もう一つ、2004年に中国の雲南省で行方不明になったアメリカ人青年、こ
れはデイヴィッド・スネドンという人物ですが、これがどうも北朝鮮の工作員に
拉致されて、今平壌にいるらしい。それを裏付ける状況証拠がいくつもあって、
その情報を掘り出すために、西岡さん等は調査をしてアメリカ側に渡し、あるい
は、前から古屋圭議員が行って、この問題は日米共通で被害を受けているんだと
いうことを訴え、アメリカ議会での動きになっていったんですね。
特に、トランプ政権と同じ共和党の人たちが動いてくれたということで、北朝
鮮の人権弾圧ということをトランプ政権、あるいはトランプさんの頭脳の中にイ
ンプットしていく大きな効果があった。
ウォームビア事件、そしてスネドン事件は、アメリカ政府としても北朝鮮の人
権弾圧を、核・ミサイルと並列的に並べて、政策の大きな柱にして追及していか
なければならない。こういう状況だと思います。
その中には、日本人拉致事件も入っていたということで、そういう展開があり
ました。そして今の北朝鮮の状況を見ると、核・ミサイル問題で、かつてない朝
鮮半島の危機が高まって、アメリカと北朝鮮の間で戦争が起きても不思議ではな
い。
◆日本は今までの外交交渉ではだめ
あるいは北朝鮮が、その他の理由で政権の崩壊という不測の事態を招くような
状況も、ひしひしと現実の展望として迫っている状況があるわけです。
こういう中で日本は拉致問題をどう新たに取り組んでいくべきかは、当然大き
な課題です。アメリカの場合を見ても、アメリカ人が命を左右されるような人道
問題、アメリカ人の運命がかかっているような時には、やはり他の外交とか安全
保障と切り離してそれを別に追及していくというのは、かなり確立したパターン
になっています。
ウォームビア青年をアメリカに取り戻すという時も、実はアメリカの特使が色
々な形で行って、核・ミサイルとは別に交渉をしていたことがあったんです。で
すから、ここで何度も繰り返さなければならないのは、日本人拉致問題というの
は、日本が行動をとって解決するしかないのです。
この日本の行動を見ると、先ほど日本のゆがみとか弱みについて言いましたが、
拉致事件は明らかに犯罪事件です。犯罪事件は一般の社会や国家の中で起きた場
合は、当然犯罪の取り締まりです。逮捕して起訴する、あるいは取り調べる犯罪
です。
|---|
__要件 1__: 記録の冒頭から「भाव मिळत आहे.」を含む行までを、両端の行も含めてそのまま書き写すこと。画像は答えに入れない。
|---|
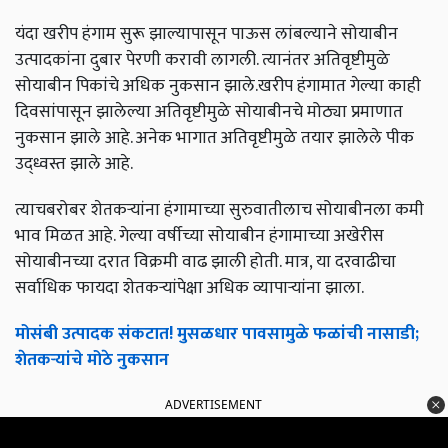
यंदा खरीप हंगाम सुरू झाल्यापासून पाऊस लांबल्याने सोयाबीन
उत्पादकांना दुबार पेरणी करावी लागली. त्यानंतर अतिवृष्टीमुळे
सोयाबीन पिकांचे अधिक नुकसान झाले.खरीप हंगामात गेल्या काही
दिवसांपासून झालेल्या अतिवृष्टीमुळे सोयाबीनचे मोठ्या प्रमाणात
नुकसान झाले आहे. अनेक भागात अतिवृष्टीमुळे तयार झालेले पीक
उद्ध्वस्त झाले आहे.
त्याचबरोबर शेतकऱ्यांना हंगामाच्या सुरुवातीलाच सोयाबीनला कमी
भाव मिळत आहे. गेल्या वर्षीच्या सोयाबीन हंगामाच्या अखेरीस
सोयाबीनच्या दरात विक्रमी वाढ झाली होती. मात्र, या दरवाढीचा
सर्वाधिक फायदा शेतकऱ्यांपेक्षा अधिक व्यापाऱ्यांना झाला.
मोसंबी उत्पादक संकटात! मुसळधार पावसामुळे फळांची नासाडी;
शेतकऱ्यांचे मोठे नुकसान
ADVERTISEMENT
|---|
__要件 2__: 提示文によると、2004年に中国の雲南省で行方不明になったアメリカ人青年の名前は何か。

__最終回答 1__:
यंदा खरीप हंगाम सुरू झाल्यापासून पाऊस लांबल्याने सोयाबीन
उत्पादकांना दुबार पेरणी करावी लागली. त्यानंतर अतिवृष्टीमुळे
सोयाबीन पिकांचे अधिक नुकसान झाले.खरीप हंगामात गेल्या काही
दिवसांपासून झालेल्या अतिवृष्टीमुळे सोयाबीनचे मोठ्या प्रमाणात
नुकसान झाले आहे. अनेक भागात अतिवृष्टीमुळे तयार झालेले पीक
उद्ध्वस्त झाले आहे.
त्याचबरोबर शेतकऱ्यांना हंगामाच्या सुरुवातीलाच सोयाबीनला कमी
भाव मिळत आहे. गेल्या वर्षीच्या सोयाबीन हंगामाच्या अखेरीस

__最終回答 2__: デイヴィッド・スネドン